# Fragmento de página
# # #

Su aspecto los delata a la distancia: unos tipos con chubasqueros amarillos bajo el ardiente sol del Caribe no resulta una estampa habitual en las calles de Puerto Príncipe. Es la cuadrilla de la muerte, cuatro funcionarios del Ministerio de Salud encargados de recoger en la capital a los fallecidos por el cólera y trasladarlos a una fosa común a las afueras de la ciudad.
El miedo y la superstición se unen a la escasez de medios para dificultarles el trabajo. Hace unos días, los habitantes del barrio de Carrefour los recibieron a pedradas, temerosos de que el virus se desplazara en la parte trasera de ese camión de colorida estructura metálica, el típico «tap-tap» en el que viajan los vivos y ahora, también, los muertos.
Aquí, Caronte se llama Ruthford Saint-Louis, el encargado de la brigada, y tiene línea directa con el presidente René Preval (quien despacha en una carpa junto al derruido Palacio Nacional). «Pensé que iban a matarme», cuenta, después de que un grupo de vecinos los atacara a pedradas, les cerrara el paso con barricadas y llegaran incluso a secuestrarlos. «Necesitamos más medios para hacer nuestra labor, tienen que educar a la gente. Estuve a punto de abandonar después de sólo cinco días de tarea, pero no quiero perder mi trabajo». Su primer trabajo.

# # #

Datos de correspondencia de puntos clave:
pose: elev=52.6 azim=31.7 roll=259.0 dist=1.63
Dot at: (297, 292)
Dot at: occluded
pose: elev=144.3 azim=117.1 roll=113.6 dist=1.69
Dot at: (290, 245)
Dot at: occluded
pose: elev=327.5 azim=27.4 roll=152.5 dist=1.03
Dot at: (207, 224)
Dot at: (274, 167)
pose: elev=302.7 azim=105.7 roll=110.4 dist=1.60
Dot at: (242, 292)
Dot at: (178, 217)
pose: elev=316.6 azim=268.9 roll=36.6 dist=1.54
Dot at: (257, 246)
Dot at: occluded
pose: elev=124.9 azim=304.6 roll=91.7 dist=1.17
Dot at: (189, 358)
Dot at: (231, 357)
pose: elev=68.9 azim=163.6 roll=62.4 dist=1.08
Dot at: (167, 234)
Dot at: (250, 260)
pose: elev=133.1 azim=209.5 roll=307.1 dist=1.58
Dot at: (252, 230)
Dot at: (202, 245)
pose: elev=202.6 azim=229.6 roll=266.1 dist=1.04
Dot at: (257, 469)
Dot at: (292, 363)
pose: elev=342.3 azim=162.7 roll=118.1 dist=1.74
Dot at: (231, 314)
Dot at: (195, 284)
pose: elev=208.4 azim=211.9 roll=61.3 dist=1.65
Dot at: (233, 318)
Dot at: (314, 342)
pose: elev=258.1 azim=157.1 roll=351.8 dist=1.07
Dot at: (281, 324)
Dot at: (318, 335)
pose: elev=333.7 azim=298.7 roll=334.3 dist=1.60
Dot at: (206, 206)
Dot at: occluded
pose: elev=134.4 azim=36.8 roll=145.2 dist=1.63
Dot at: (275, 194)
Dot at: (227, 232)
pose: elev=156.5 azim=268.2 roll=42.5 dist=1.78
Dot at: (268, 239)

# # #

# Tareas propuestas
1. Enumera todos los lugares que el texto sobre la brigada del cólera menciona con nombre propio.
2. Continúa el texto sobre la brigada del cólera a partir de su última frase.

# Respuestas en orden
1. Caribe, Puerto Príncipe, Carrefour, Palacio Nacional

2.
Estigma social
Ruthford y sus hombres hacen la ronda por los hospitales o acuden a la llamada del familiar de una víctima, pero lo más habitual es que respondan al aviso de la Policía cuando una patrulla encuentra un cuerpo abandonado en la calle. El cólera, amén de una enfermedad (potencialmente mortal, pero curable con hidratación y antibiótico), es también un estigma social y nadie quiere reconocer haberle abierto las puertas de su casa al virus «vibro cholerae».
Así, aunque ya han sido prohibidos por el Gobierno, los velatorios y entierros para estos muertos eran infrecuentes. Sin embargo, la gente con posibles aún puede saltarse esas normas. El dinero funciona en todas partes, y más en el país más pobre de América, donde un café cuesta más de dos euros y una cerveza local, casi tres.
Saint-Louis y los suyos recogen un cadáver tirado en las calles de Cabaret. Es uno de los quince o veinte que retirarán a lo largo del día. Lo rocían con agua clorada. Taponan con algodón todos sus orificios corporales. Lo envuelven en plástico, doble embalaje de aislante blanco. Y al camión, como si fuera un saco de harina.
El vehículo se abre paso por las atestadas calles de Puerto Príncipe, un verdadero pandemonio de coches, peatones, animales, vendedores ambulantes, cascotes supervivientes al terremoto (diez meses después, aún hay cadáveres bajo los escombros) y campamentos de refugiados que le ganan terreno a las depauperadas aceras y calzadas.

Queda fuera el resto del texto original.